Another common deformity is nostril arching and pinching of the nasal tip. These problems generally occur from excess removal of nasal tip cartilage. Certain types of noses are at more risk of this deformity. This can be avoided if your surgeon is able to recognize who is at risk of developing this problem, maintain adequate tip cartilage and ensuring support to the nostrils at the time of the initial operation. Correction of this deformity can be difficult and can require cartilage grafts from ones nose, ear, or rib to correct.

Another problem which can occur from rhinoplasty surgery is called an ” inverted V deformity”. This is when the front on view of the nose takes on a look of an “inverted V”. This can occur if too much cartilage is removed from the middle of the nose during the initial rhinoplasty. This problem can be associated with breathing problems. Surgical correction can be accomplished when cartilage “spreader grafts” are placed to widen the central portion of the nose. Another severe deformity known as a “saddle deformity” can occur if the bridge of the nose collapses from the initial rhinoplasty surgery. Correction of a saddle nose also requires rebuilding the nose with either cartilage grafts or synthetic implants.

Nasal congestion, skin damage, and irregularities along the nasal bridge are other complications that can occur from primary rhinoplasty. Revision surgery, surgical implants, injectable fillers and laser-light therapy are options to deal with these problems.

In general Rhinoplasty is a complex operation which has the potential for complications. Patients must realize this before pursuing rhinoplasty surgery. If a patient does develop a complication from primary rhinoplasty surgery a skilled and experienced rhinoplasty surgeon will often be able to enhance the result with revision surgery.

Q & A with Dr. Philip Solomon

Dr. Philip Solomon know for his Rhinoplasty and facelift practice located in Thornhill. Dr. Solomon has patients from across Canada seeking him out for Rhinoplasty and revision Rhinoplasty surgery. His clinic is in old Thornhill in a beautiful renovated home. Dr. Solomon is on teaching faculty at U of T Dept of Otolaryngology Head and Neck Surgery Division Facial Plastic Surgery and is currently the Chief of Surgery at York Central Hospital. Please visit www.solomonfacialplastic.com or email askanexpert@revivemagazine.ca.

Q: Can you tell me about gortex use in rhinoplasty surgery and what are the risks associated with it?

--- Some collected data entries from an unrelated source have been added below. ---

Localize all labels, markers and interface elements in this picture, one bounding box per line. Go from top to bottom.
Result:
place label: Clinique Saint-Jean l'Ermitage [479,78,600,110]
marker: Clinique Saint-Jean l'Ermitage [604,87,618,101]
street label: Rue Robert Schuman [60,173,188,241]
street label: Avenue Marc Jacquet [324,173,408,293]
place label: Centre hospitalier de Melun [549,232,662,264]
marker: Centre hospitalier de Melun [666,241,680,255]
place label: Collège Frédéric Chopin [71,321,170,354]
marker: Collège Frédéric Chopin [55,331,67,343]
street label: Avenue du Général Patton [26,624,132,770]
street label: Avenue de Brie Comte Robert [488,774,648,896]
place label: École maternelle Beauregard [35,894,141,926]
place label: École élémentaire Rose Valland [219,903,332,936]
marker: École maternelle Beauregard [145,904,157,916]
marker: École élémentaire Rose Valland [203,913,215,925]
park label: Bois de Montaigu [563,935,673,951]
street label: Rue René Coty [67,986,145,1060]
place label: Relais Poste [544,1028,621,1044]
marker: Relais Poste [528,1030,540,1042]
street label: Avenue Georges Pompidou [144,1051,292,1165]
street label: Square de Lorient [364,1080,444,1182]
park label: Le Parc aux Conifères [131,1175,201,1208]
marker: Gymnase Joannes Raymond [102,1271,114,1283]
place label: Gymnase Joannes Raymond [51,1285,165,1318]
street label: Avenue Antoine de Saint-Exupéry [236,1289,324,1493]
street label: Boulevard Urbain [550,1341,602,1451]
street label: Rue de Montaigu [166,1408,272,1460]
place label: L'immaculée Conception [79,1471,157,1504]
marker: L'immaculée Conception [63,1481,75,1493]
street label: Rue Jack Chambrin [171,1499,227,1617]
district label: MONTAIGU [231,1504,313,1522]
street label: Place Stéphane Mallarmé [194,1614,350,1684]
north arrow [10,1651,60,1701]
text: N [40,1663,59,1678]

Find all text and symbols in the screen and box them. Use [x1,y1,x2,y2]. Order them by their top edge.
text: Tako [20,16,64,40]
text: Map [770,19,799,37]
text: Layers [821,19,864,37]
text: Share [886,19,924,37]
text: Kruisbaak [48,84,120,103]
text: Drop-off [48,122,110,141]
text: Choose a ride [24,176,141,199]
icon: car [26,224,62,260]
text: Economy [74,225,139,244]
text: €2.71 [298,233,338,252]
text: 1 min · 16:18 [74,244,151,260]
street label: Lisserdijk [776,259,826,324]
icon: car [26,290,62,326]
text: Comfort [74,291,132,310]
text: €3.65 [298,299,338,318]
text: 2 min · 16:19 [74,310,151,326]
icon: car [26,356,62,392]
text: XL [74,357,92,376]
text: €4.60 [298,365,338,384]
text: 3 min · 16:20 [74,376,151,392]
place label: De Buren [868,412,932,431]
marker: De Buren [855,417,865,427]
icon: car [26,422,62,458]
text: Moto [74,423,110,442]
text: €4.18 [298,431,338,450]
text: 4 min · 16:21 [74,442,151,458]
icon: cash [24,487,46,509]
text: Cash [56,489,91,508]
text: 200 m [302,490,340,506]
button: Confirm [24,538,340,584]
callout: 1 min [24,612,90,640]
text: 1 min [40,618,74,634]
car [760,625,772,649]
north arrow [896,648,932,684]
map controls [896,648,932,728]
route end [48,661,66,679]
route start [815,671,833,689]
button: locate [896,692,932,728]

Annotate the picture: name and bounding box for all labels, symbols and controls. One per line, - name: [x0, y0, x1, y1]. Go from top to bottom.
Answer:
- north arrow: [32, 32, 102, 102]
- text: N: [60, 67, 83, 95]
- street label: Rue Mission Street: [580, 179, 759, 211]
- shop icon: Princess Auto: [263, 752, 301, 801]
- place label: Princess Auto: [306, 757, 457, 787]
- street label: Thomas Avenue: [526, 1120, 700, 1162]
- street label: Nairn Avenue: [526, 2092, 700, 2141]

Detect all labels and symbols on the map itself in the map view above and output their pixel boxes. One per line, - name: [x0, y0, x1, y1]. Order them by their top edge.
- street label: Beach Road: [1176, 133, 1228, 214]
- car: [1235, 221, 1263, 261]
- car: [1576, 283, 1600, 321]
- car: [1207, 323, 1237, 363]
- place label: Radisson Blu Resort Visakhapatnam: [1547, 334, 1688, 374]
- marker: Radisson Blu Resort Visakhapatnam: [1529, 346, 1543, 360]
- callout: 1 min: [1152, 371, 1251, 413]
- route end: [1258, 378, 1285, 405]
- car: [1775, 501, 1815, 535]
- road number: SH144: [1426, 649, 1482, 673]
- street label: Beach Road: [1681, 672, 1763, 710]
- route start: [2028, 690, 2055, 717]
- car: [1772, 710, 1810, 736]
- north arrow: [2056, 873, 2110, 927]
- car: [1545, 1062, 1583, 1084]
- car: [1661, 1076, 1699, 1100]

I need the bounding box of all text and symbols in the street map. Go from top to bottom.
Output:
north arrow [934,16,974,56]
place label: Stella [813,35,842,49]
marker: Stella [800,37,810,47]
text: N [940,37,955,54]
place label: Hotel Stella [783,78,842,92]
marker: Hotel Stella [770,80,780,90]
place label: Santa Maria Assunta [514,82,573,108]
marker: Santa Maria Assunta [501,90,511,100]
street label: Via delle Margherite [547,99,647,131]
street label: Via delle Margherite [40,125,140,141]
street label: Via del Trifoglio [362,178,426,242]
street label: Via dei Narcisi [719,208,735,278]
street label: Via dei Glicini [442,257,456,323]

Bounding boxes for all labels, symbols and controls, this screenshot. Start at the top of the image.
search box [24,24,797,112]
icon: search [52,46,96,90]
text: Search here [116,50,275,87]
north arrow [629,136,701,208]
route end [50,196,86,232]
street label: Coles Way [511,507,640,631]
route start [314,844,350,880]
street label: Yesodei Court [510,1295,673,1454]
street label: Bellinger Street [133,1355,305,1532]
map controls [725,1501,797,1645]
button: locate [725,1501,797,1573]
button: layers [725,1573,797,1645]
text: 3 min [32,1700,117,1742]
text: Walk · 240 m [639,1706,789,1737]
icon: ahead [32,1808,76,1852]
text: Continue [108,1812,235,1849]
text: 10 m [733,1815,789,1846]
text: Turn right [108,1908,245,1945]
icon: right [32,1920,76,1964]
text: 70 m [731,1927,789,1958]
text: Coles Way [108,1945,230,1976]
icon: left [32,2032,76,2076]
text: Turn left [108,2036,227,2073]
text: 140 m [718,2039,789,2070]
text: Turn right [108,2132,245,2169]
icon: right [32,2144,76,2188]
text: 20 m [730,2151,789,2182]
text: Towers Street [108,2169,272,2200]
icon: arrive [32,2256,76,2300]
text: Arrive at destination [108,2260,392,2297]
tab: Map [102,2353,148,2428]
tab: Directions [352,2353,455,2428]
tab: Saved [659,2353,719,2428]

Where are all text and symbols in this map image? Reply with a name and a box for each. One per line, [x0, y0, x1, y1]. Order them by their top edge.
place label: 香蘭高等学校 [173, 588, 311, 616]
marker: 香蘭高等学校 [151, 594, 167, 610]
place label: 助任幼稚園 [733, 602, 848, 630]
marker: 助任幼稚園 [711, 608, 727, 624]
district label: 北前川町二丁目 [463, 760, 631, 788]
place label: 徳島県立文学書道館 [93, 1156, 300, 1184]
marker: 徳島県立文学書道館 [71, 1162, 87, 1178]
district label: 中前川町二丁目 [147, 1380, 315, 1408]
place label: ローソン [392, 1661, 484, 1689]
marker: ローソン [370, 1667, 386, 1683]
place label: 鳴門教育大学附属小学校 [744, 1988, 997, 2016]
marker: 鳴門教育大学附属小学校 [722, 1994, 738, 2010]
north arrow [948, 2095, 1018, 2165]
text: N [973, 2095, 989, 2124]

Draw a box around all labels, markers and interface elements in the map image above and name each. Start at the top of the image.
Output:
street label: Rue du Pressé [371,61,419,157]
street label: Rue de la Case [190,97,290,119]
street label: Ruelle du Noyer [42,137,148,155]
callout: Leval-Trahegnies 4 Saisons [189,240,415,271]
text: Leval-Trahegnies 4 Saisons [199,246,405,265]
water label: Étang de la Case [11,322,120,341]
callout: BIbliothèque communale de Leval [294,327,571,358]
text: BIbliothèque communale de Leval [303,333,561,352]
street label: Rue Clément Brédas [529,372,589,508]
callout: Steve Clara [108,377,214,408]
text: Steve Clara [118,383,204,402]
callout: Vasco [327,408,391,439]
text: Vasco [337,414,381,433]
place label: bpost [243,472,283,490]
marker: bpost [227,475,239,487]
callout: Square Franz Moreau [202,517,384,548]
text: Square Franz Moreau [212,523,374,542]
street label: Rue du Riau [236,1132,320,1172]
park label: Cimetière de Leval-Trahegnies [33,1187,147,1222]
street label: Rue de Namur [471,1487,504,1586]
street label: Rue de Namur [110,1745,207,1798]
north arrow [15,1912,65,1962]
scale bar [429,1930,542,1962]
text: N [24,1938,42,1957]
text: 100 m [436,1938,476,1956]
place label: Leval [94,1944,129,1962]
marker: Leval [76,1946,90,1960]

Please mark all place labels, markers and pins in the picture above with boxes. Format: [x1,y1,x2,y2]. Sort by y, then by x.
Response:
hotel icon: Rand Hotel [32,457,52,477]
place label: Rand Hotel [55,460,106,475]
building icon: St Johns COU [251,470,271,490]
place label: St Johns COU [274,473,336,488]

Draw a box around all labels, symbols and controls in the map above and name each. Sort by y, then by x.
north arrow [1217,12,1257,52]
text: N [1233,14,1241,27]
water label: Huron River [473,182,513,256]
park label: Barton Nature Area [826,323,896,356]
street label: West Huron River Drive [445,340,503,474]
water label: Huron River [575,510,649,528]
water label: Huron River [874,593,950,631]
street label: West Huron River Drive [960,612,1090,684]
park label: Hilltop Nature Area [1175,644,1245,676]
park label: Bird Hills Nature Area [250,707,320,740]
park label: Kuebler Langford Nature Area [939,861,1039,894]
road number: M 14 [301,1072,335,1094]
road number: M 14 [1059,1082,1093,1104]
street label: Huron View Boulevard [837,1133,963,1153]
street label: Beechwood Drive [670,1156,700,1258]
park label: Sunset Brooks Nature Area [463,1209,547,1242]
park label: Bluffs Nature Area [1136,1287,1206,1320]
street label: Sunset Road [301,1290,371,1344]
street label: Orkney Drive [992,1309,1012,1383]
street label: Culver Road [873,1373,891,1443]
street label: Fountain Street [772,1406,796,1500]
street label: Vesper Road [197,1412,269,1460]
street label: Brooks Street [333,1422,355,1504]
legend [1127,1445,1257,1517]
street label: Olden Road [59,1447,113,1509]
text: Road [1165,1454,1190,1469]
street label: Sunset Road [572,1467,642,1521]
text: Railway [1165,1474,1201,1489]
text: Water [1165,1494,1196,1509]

A: Gortex implants known as polytetrafluoroethylene (PTFE) have been used extensively in a variety of surgical procedures for years. Its use in rhinoplasty dates back over 20 years. Gortex is used in rhinoplasty as an alternative to cartilage grafts. It can be used to build up areas of the nose or to camouflage areas of asymmetry or irregularity possibly resulting from prior nasal surgery or trauma. In rhinoplasty cases where building of the nose is required patients will be offered both cartilage grafts and gortex implants. The advantages and disadvantages of grafts and gortex will be outlined to each patient on a case by case basis. The biggest risk of gortex use is infection or extrusion of the implant which is felt to be between one and three percent incidence.

Q: Does computer imaging help with Rhinoplasty surgery?

A: I use computer imaging in my practice to help patients see what can potentially be achieved with surgery. While the surgical results are not guaranteed to be the same as the imaging they usually are close. The process of going over a patients images before surgery is helpful as it allows the surgeon and patient ensure they share a common goal. If there is a major discrepancy between a surgeons and patients desired surgical outcome the imaging can identify this before a patient goes under the knife.